If I were twenty years younger, I would go back to school. I would return to my alma mater, Northwestern University, and enroll in the engineering school again (yes, again!), so I could learn about design and complex networks and product development.
I was probably the only reader of the recent magazine for engineering alumni who was drooling–after reading an article about cross- disciplinary collaboration between medical researchers and engineers and sociologists at the Northwestern Institute on Complex Systems (NICO). The mission of NICO goes to the heart of boundary crossing:
"To serve as a hub and facilitator for path-breaking and relevant research in the area of complexity science transcending the boundaries of established disciplines."
As an example of the concrete benefits of boundary crossing in academia, engineering professor Seyed Irvani, who uses applied math to make supply chains more efficient, said this about his work with NICO:
"I was very excited because I was able to steal a concept from one discipline and bring it to another. I'm bringing the concept of complex systems and social networks to operations management, which hasn't been done enough."
The idea this researcher had "stolen" came from study done by sociologist Brian Uzzi, on how networks played a part in successful Broadway shows.

→ **Data to examine**

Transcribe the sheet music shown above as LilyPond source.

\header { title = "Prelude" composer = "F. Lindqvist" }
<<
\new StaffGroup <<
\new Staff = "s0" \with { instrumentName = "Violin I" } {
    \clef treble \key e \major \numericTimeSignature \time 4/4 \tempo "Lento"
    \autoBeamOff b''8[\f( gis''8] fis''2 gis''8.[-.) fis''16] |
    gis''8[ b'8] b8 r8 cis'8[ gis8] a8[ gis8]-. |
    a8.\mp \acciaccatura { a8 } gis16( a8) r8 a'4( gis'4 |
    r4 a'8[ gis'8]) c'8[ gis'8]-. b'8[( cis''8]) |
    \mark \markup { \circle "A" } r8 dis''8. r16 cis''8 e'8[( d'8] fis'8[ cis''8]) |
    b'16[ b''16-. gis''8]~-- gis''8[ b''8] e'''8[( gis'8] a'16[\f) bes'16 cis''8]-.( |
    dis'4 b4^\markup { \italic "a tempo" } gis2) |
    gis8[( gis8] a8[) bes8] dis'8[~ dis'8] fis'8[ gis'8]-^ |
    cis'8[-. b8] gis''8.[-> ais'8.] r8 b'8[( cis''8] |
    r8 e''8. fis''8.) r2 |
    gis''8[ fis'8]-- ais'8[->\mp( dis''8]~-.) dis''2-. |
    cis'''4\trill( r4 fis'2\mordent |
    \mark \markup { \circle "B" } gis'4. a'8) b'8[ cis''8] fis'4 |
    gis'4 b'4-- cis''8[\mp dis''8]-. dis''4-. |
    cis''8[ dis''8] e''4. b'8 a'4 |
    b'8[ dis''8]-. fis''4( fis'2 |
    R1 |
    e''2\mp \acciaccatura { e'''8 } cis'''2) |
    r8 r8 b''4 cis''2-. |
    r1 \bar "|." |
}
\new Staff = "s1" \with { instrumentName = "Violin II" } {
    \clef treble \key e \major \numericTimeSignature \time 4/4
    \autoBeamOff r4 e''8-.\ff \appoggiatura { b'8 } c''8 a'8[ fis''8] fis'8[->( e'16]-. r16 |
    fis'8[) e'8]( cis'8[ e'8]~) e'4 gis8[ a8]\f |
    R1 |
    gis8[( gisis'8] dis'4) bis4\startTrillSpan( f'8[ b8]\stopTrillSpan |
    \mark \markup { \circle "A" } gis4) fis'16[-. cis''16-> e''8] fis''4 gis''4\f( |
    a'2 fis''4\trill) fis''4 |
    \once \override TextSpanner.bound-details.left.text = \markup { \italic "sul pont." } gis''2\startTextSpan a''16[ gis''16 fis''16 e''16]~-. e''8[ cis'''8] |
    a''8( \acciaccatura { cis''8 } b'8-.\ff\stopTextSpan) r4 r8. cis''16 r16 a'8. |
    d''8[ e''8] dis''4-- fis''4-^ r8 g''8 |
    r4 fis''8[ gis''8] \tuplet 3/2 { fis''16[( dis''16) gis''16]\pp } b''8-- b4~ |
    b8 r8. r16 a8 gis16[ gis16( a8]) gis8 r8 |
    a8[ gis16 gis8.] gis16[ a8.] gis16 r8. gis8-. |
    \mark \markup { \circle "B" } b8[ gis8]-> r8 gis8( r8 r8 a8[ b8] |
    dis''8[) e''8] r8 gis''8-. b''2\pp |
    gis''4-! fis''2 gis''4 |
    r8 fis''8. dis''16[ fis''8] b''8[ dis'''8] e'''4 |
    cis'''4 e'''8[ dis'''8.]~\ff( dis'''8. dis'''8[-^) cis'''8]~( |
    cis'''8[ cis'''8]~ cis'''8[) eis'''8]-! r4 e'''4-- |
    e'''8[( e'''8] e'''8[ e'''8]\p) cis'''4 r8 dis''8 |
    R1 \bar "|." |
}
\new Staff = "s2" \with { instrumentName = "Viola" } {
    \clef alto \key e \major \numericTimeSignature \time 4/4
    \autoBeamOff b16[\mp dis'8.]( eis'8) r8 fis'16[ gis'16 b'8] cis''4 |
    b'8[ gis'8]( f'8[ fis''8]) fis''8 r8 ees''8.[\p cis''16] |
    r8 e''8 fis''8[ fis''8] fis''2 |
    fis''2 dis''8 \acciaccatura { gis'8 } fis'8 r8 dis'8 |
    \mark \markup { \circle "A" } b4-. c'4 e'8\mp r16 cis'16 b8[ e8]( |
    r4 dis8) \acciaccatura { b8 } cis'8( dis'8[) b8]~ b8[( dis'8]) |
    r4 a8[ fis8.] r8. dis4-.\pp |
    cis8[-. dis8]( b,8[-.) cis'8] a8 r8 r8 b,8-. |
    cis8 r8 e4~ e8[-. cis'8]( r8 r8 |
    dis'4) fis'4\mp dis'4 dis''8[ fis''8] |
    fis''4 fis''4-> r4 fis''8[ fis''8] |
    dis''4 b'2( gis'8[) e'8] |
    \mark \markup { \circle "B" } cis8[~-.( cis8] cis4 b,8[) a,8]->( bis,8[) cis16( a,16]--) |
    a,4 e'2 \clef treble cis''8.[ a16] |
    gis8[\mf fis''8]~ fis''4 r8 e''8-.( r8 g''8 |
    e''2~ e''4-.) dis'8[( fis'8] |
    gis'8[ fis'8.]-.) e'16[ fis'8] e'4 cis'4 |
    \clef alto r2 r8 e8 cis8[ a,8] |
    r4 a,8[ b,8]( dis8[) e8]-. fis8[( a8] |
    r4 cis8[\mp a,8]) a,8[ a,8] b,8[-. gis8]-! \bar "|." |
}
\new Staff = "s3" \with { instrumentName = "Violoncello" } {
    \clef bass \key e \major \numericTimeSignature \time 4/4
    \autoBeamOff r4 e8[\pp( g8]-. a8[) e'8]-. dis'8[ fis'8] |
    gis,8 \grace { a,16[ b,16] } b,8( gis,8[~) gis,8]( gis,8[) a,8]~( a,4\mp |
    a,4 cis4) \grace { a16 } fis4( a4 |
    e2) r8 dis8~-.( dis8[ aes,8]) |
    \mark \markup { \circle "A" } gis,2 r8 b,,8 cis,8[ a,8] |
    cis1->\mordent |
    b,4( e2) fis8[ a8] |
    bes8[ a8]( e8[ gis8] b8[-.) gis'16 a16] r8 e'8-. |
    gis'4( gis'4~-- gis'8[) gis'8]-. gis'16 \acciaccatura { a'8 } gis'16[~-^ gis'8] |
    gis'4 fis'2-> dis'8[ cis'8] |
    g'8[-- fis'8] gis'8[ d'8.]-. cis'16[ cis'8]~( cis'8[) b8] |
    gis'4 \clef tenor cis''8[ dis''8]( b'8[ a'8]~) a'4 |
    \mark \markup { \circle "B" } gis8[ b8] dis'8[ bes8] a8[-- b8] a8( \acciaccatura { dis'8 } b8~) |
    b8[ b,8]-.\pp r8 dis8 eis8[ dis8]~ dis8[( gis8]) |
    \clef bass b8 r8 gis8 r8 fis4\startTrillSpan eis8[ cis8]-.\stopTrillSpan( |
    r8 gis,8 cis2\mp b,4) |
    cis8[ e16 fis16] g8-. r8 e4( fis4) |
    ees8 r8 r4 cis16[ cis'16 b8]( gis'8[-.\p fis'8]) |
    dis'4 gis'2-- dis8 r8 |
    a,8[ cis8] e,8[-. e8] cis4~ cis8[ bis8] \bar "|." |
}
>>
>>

→ **Problem set**
(a) In the passage on boundary crossing at Northwestern, list the subjects the writer says they would study on going back to engineering school.
(b) Carry on the passage on boundary crossing at Northwestern from where it stops.
You can leave the items aside; they play no part in what is asked here.

→ **Results of the tasks**
(a) Design, complex networks, product development

(b)
Other articles from the same magazine point to the convergence of design with other disciplines, to create social impact and better product development.
I attribute the pervasiveness of boundary crossing in Northwestern's engineering school to Dean Julio Ottino. I met with him several years ago and discovered that he's a boundary crosser himself. The tip off came when I noticed the office walls were adorned with his own abstract oil paintings. This was not paint- by-the-numbers stuff.
Yet NICO also points to how our world is changing. With complex systems, it's not enough to be a specialist in one area, isolated in one's efforts to find a breakthrough. We can and must learn from each other to solve today's problems. Boundary crossers facilitate this learning.